§ Exercise directions
Return exactly the span of lines that opens with the line containing "left elbow: (2113, 1126)" and closes with the last line of the data, inclusive.

== Data

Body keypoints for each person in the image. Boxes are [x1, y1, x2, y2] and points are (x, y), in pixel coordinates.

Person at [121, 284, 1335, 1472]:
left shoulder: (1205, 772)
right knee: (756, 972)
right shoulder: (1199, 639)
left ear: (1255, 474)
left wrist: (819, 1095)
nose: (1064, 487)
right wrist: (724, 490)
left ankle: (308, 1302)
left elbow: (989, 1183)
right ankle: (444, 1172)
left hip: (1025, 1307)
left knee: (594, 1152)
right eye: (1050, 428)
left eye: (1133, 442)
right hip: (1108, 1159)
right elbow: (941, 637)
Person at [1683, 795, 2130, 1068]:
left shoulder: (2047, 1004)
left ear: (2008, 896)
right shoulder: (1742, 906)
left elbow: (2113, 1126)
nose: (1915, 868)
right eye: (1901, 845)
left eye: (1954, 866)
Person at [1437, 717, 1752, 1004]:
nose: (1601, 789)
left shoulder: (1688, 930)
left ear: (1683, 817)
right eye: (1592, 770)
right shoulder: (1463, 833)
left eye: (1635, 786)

====

§ Task result
left elbow: (2113, 1126)
nose: (1915, 868)
right eye: (1901, 845)
left eye: (1954, 866)
Person at [1437, 717, 1752, 1004]:
nose: (1601, 789)
left shoulder: (1688, 930)
left ear: (1683, 817)
right eye: (1592, 770)
right shoulder: (1463, 833)
left eye: (1635, 786)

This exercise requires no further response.